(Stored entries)
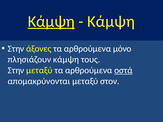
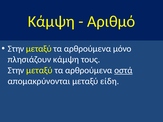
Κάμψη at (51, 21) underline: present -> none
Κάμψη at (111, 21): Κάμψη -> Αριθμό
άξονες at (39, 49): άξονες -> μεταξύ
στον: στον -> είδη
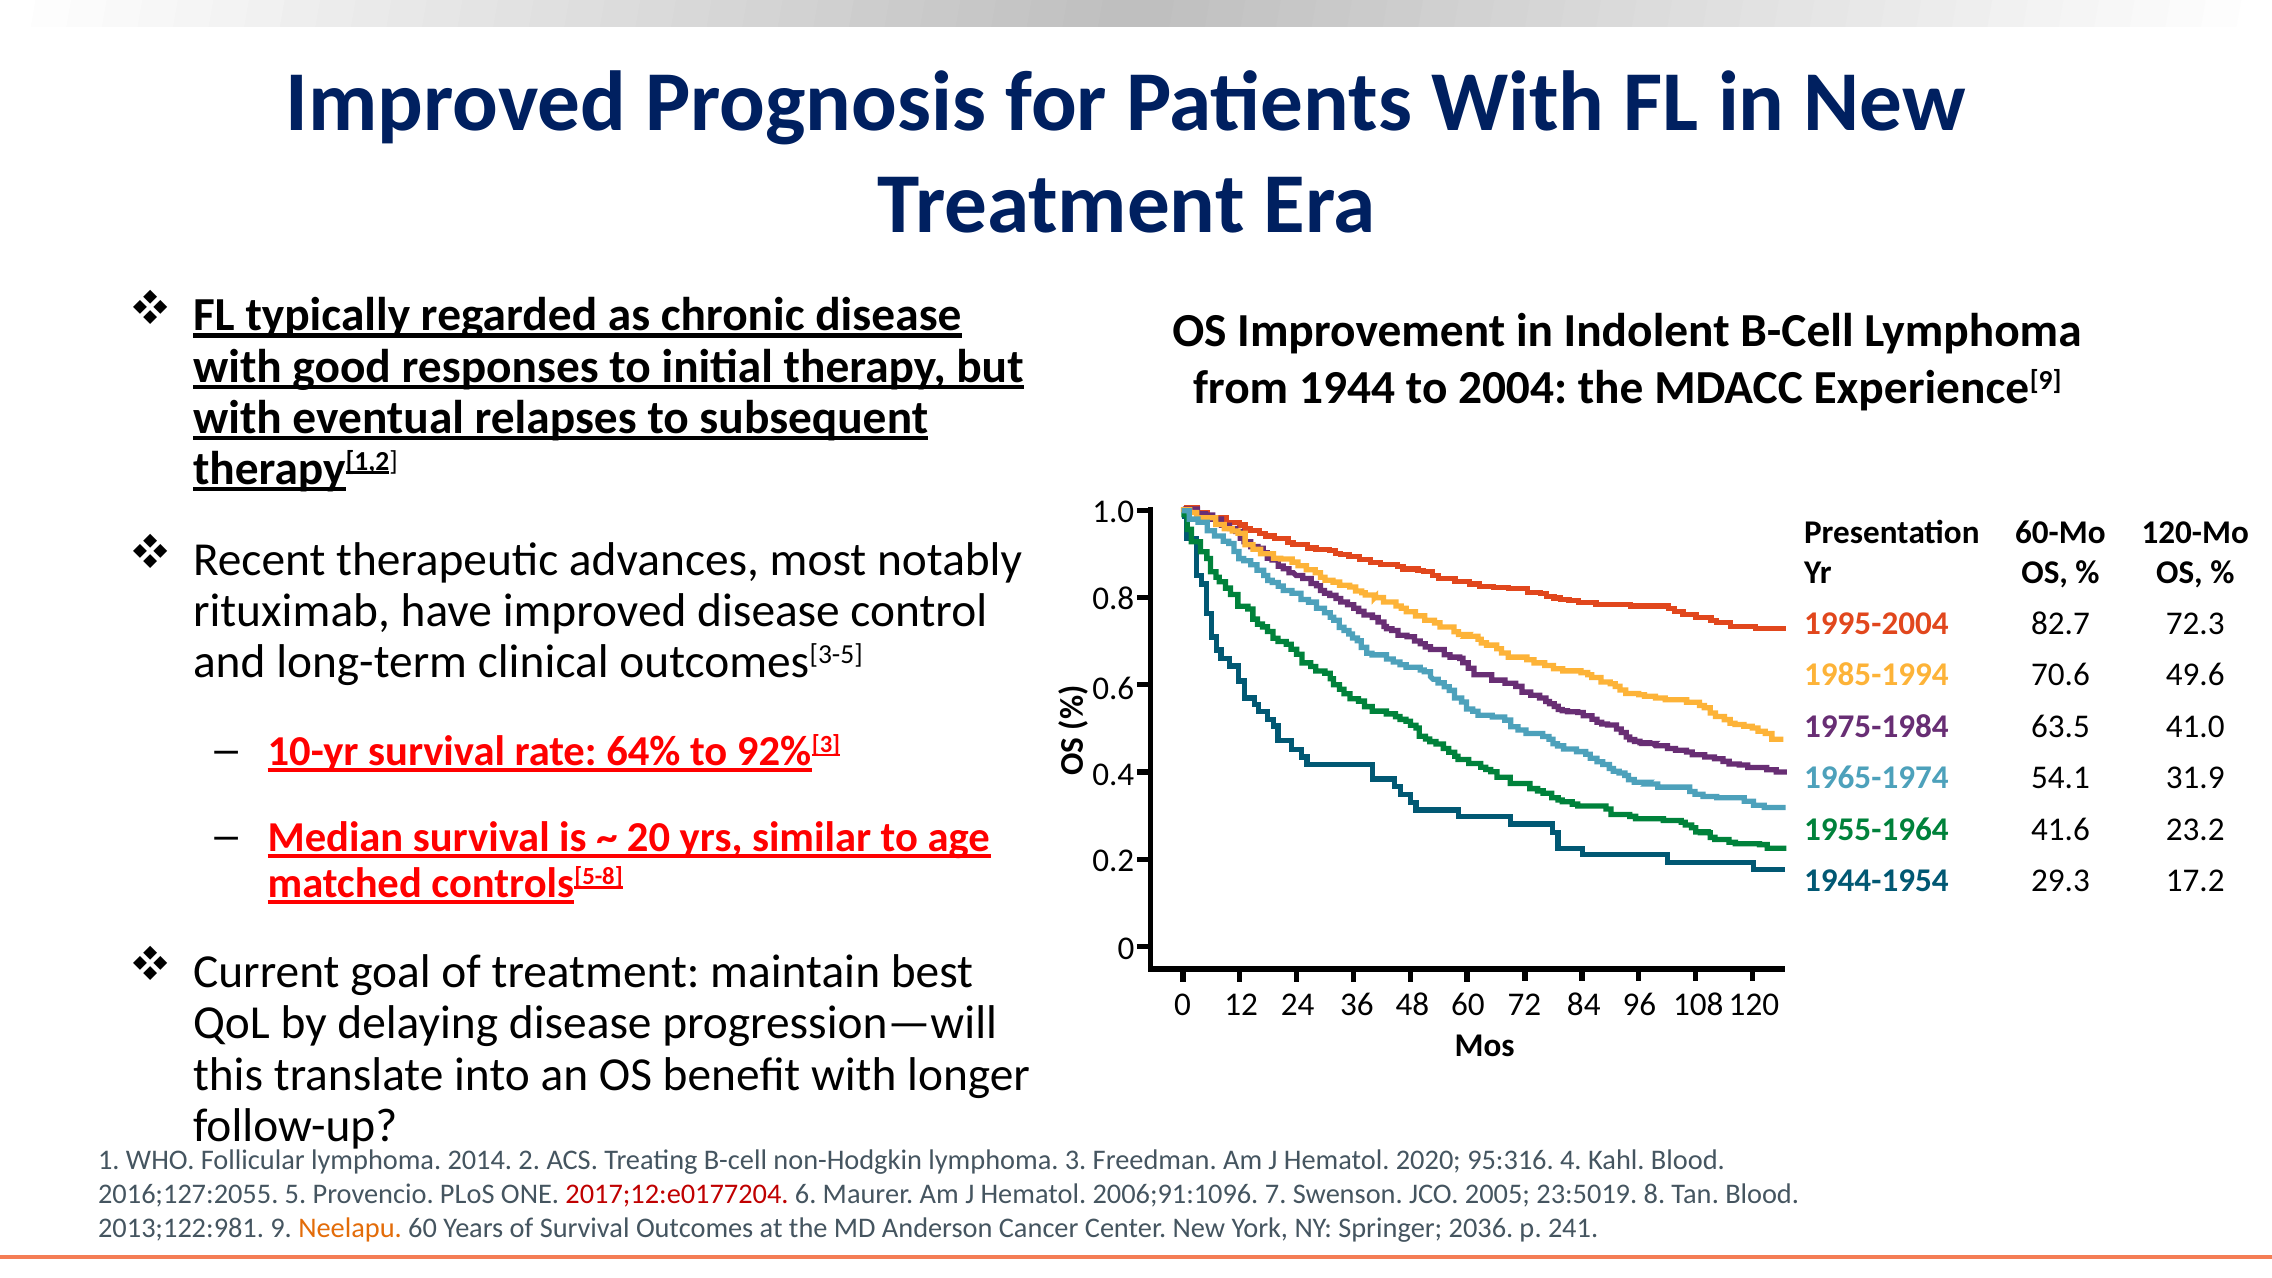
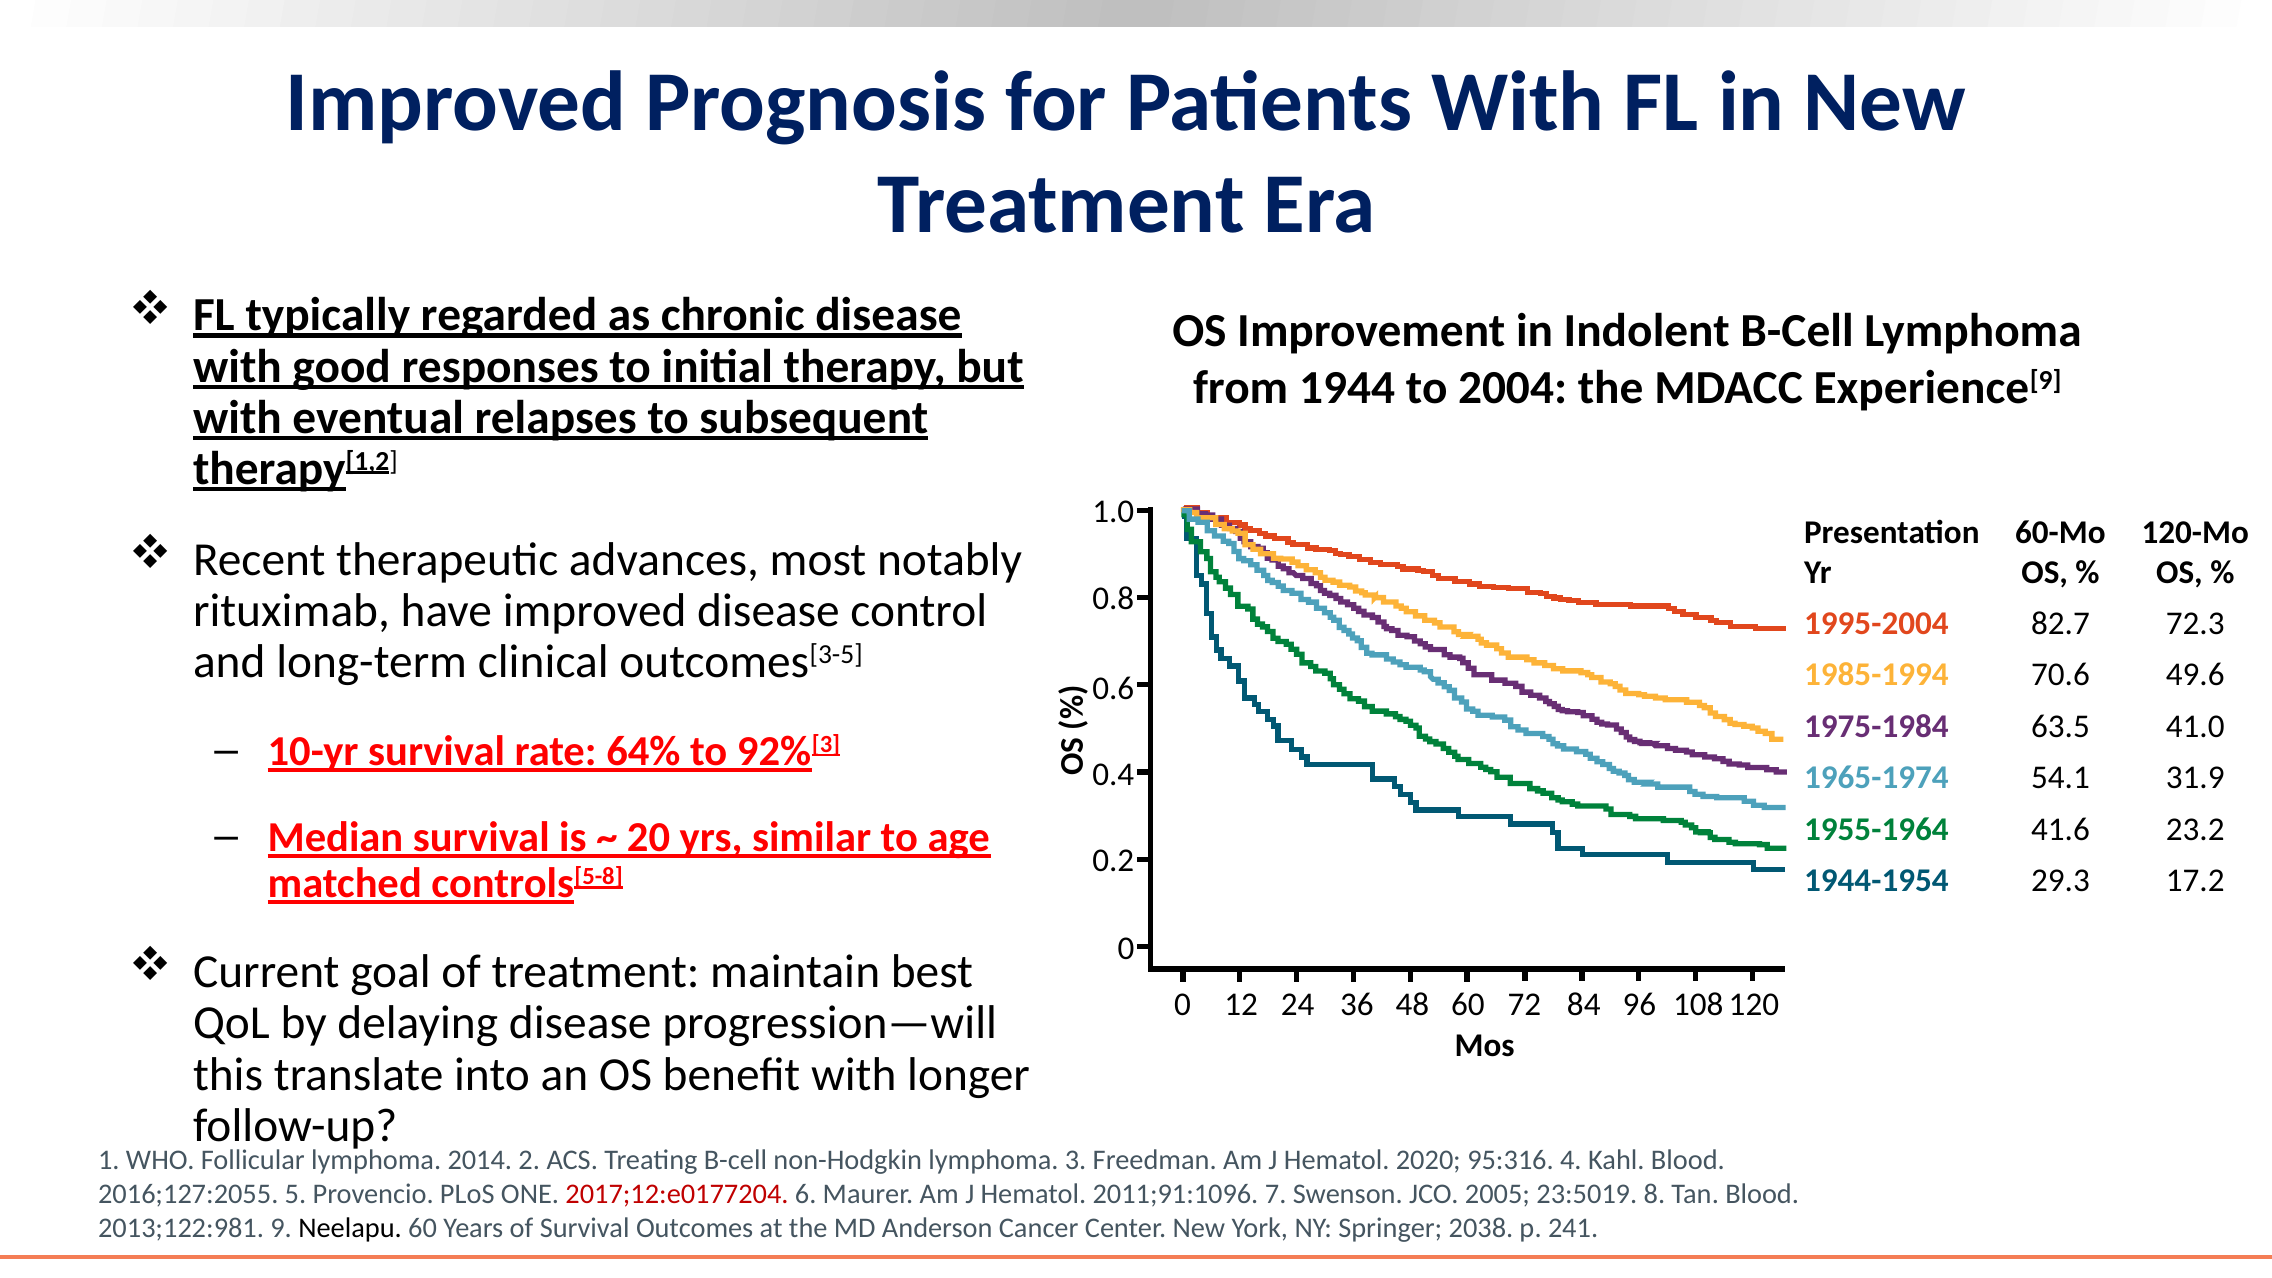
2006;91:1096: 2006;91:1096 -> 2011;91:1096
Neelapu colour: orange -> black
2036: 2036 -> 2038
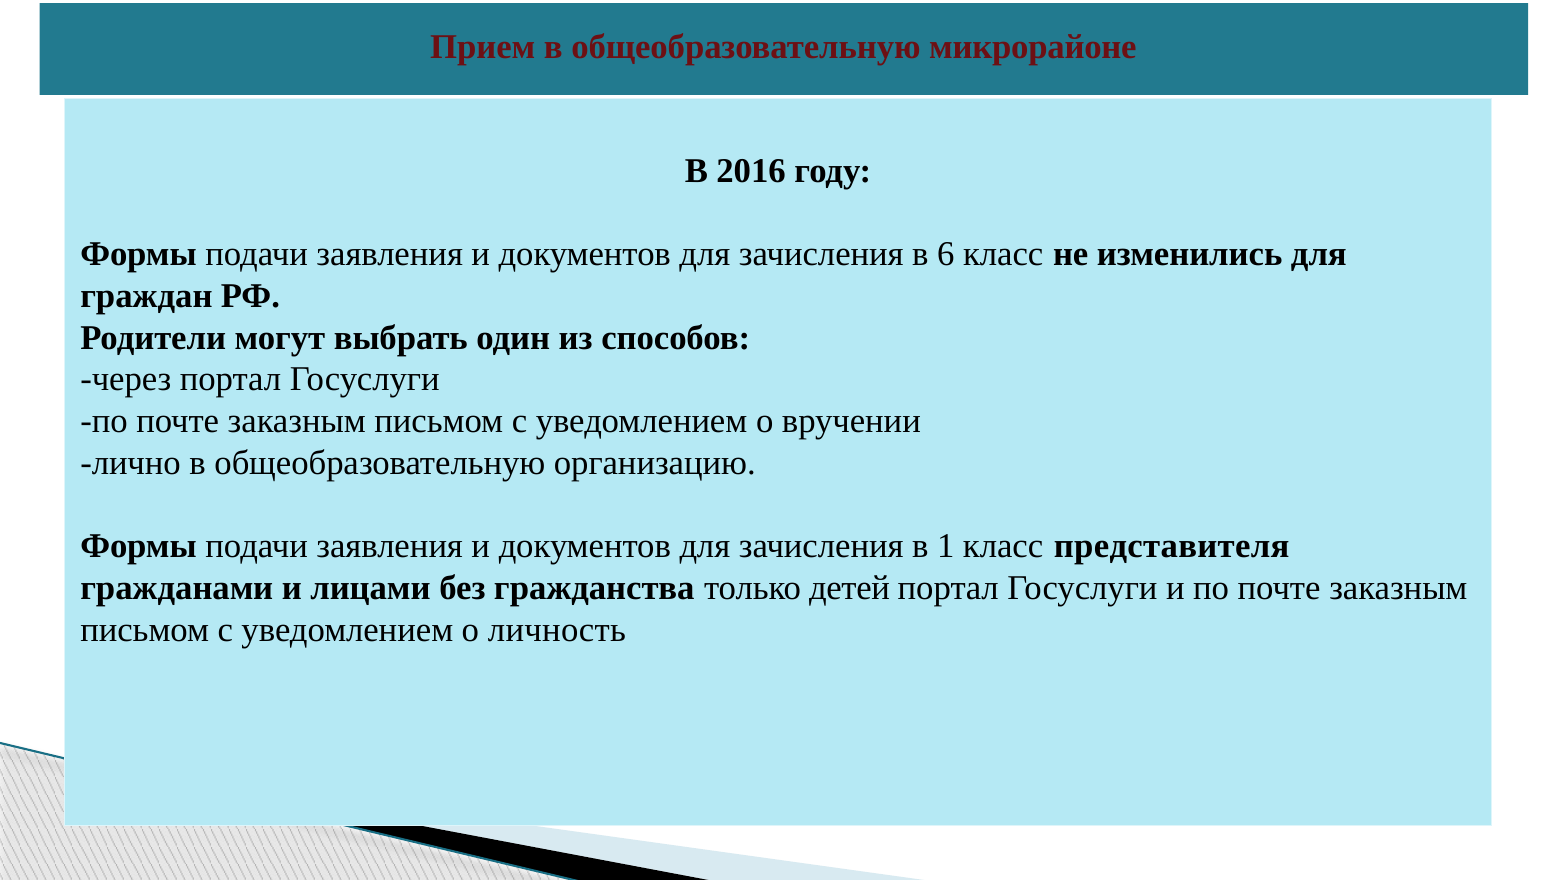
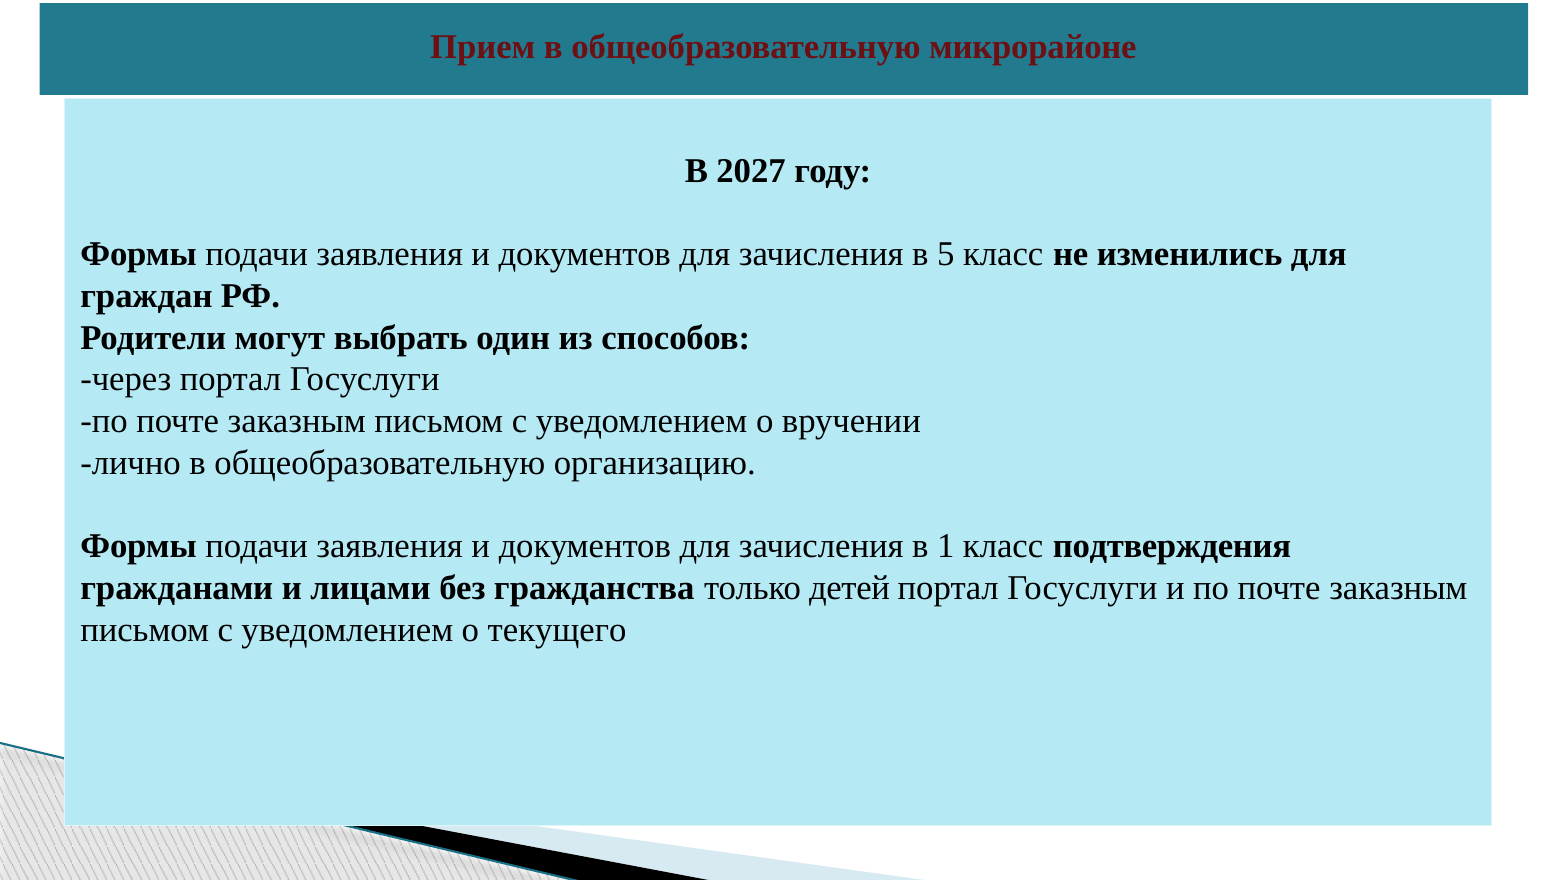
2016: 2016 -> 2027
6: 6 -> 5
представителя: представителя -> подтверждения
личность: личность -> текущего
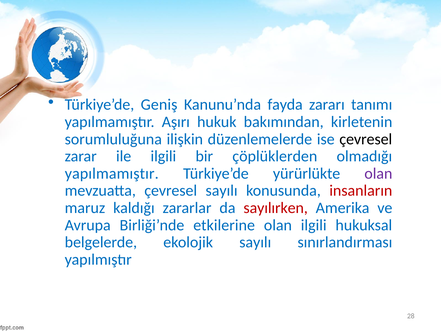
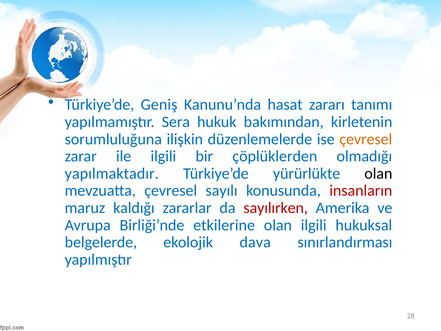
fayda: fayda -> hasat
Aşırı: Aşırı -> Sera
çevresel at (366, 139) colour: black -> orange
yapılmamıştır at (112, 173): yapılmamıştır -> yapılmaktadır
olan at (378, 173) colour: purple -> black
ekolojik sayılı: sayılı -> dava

#### Goal
Output the lines from the start of the items through the line that contains "2036: 2036 -> 2038" as a Markdown table with the columns Row and Line, numbering each line and skipping blank lines. Leave the pictures out.

#### Solved exercise
| Row | Line |
|---|---|
| 1 | Κάμψη at (51, 21) underline: present -> none |
| 2 | Κάμψη at (111, 21): Κάμψη -> Αριθμό |
| 3 | άξονες at (39, 49): άξονες -> μεταξύ |
| 4 | στον: στον -> είδη |
| 5 | 2006;91:1096: 2006;91:1096 -> 2011;91:1096 |
| 6 | Neelapu colour: orange -> black |
| 7 | 2036: 2036 -> 2038 |